Sure, but that's merely a performance optimization. The intent is that the predicate must be true in production, just as it must be true when debugging. Enabling checking should not change the behavior of Emacs, other than possibly causing core dumps earlier and possibly hurting performance.

We could, of course, make validate_face I proposed unconditionally
call emacs_abort.  Or we could add such code in-line in all places
that don't already have code to deal with a NULL value coming out of
FACE_FROM_ID.  Would you agree to such a change?

I'm not quite following the suggestion, but if you're suggesting that FACE_FROM_ID should eassert that its result is nonnull, that would be logically OK. In practice, I expect there would be little practical benefit from this, as callers of FACE_FROM_ID invariably dereference the result right away, and this reliably dumps core on typical Emacs platforms anyway. Hence adding the eassert won't catch bugs significantly earlier than they're already caught.

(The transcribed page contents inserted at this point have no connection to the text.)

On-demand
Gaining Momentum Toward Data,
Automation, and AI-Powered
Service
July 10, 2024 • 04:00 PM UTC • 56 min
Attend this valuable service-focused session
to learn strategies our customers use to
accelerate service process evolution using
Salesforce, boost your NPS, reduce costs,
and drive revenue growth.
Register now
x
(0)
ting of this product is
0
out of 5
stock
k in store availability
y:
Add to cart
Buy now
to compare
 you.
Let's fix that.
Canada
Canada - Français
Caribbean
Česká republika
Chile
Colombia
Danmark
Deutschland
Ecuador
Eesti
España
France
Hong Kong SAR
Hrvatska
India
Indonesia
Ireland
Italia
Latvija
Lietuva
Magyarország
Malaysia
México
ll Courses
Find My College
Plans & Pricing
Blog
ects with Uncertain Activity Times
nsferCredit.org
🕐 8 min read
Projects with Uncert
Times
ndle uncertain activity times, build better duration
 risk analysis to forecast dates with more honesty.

(Note added in rereading this email before sending it: this idea is further analyzed below....)

there were a couple of subtle problems in
the display code that under some rare and complicated use cases caused
FACE_FROM_ID to yield NULL where the subsequent code didn't expect
that.

Were these because the ID argument was out of range, or because ID was in range but the resulting pointer was null? If the former, the current code already catches that if ENABLE_CHECKING is true; if the latter, typical platforms already catch that immediately now, as described above.

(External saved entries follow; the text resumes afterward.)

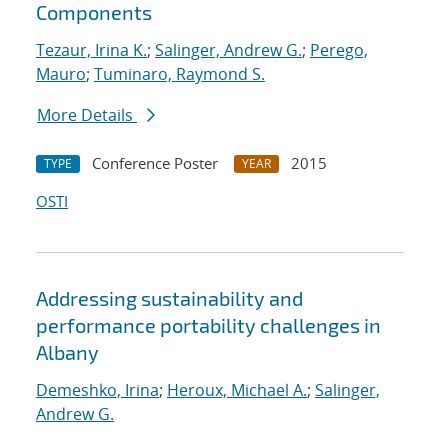
Components
Tezaur, Irina K.
;
Salinger, Andrew G.
;
Perego,
Mauro
;
Tuminaro, Raymond S.
More Details
Conference Poster
2015
TYPE
YEAR
OSTI
Addressing sustainability and
performance portability challenges in
Albany
Demeshko, Irina
;
Heroux, Michael A.
;
Salinger,
Andrew G.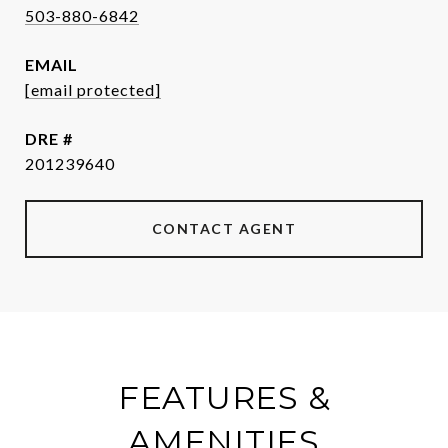
503-880-6842
EMAIL
[email protected]
DRE #
201239640
CONTACT AGENT
FEATURES &
AMENITIES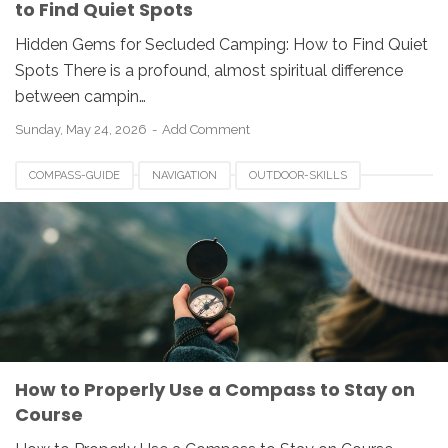
to Find Quiet Spots
Hidden Gems for Secluded Camping: How to Find Quiet
Spots There is a profound, almost spiritual difference
between campin…
Sunday, May 24, 2026
Add Comment
COMPASS-GUIDE
NAVIGATION
OUTDOOR-SKILLS
How to Properly Use a Compass to Stay on
Course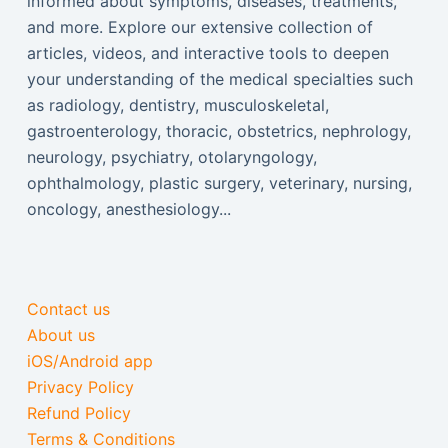
informed about symptoms, diseases, treatments,
and more. Explore our extensive collection of
articles, videos, and interactive tools to deepen
your understanding of the medical specialties such
as radiology, dentistry, musculoskeletal,
gastroenterology, thoracic, obstetrics, nephrology,
neurology, psychiatry, otolaryngology,
ophthalmology, plastic surgery, veterinary, nursing,
oncology, anesthesiology...
Contact us
About us
iOS/Android app
Privacy Policy
Refund Policy
Terms & Conditions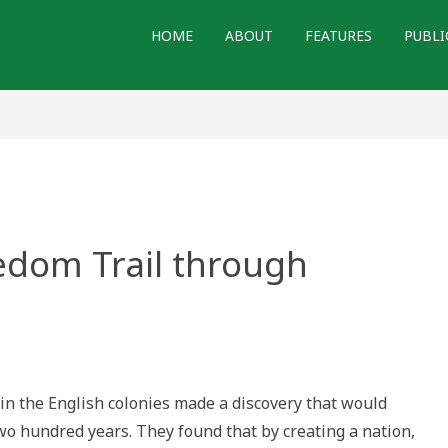
HOME
ABOUT
FEATURES
PUBLI
edom Trail through
ng
om
in the English colonies made a discovery that would
h
wo hundred years. They found that by creating a nation,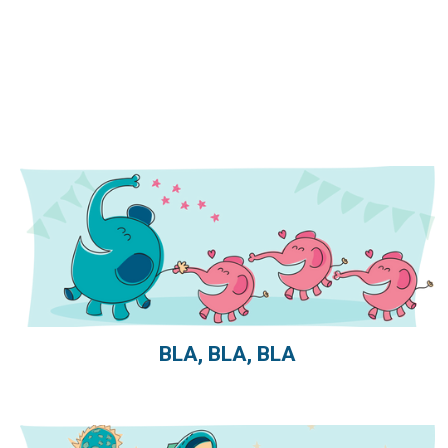
BLA, BLA, BLA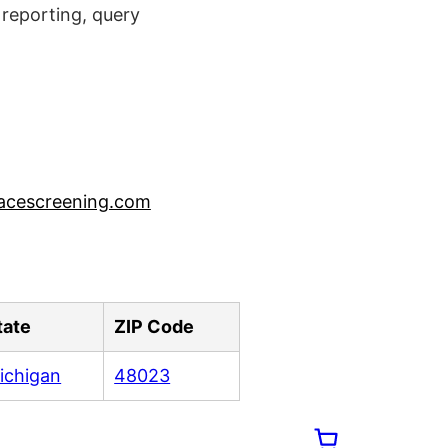
reporting, query
acescreening.com
tate
ZIP Code
ichigan
48023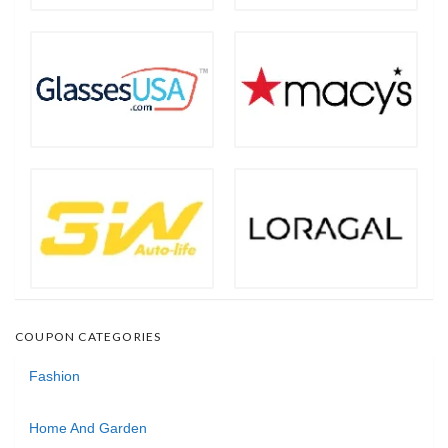
COUPON CATEGORIES
Fashion
Home And Garden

So, to summarize, here's the proposal.

  . Define FACE_FROM_ID as it was before:

    #define FACE_FROM_ID(F, ID)                         \
        (UNSIGNED_CMP (ID, <, FRAME_FACE_CACHE (F)->used) \
         ? FRAME_FACE_CACHE (F)->faces_by_id[ID]             \
         : NULL)

  . In every place that calls FACE_FROM_ID and doesn't already include
    code to deal with a NULL value, do this:

      face = FACE_FROM_ID (f, face_id);
      if (!face)
        emacs_abort ();

  . Remove FACE_OPT_FROM_ID


If we go this route, I suggest having a function NONNULL_FACE_FROM_ID that packages up those three lines of code (which will occur in many places). That is, instead of this:

  face = FACE_FROM_ID (f, face_id);
  if (!face)
    emacs_abort ();

we should write this:

  face = NONNULL_FACE_FROM_ID (f, face_id);

to mean the same thing. (Or perhaps you can think of a better name than NONNULL_FACE_FROM_ID.)

This sort of thing should also suffice to remove the warning. A downside is that it inserts unnecessary runtime checks in production code, as the "if (!face) emacs_abort ();" won't detect errors in production usefully earlier than the existing code does when it dereferences the pointer. In practice the unnecessary checks probably won't cost that much, so it's OK if nobody else cares about the performance degradation in production code. (I tried hard to avoid slowing down Emacs merely to pacify GCC, and if we go this route we'd be departing slightly from that tradition.)

If you like this idea I can prepare a more-detailed proposal along these lines.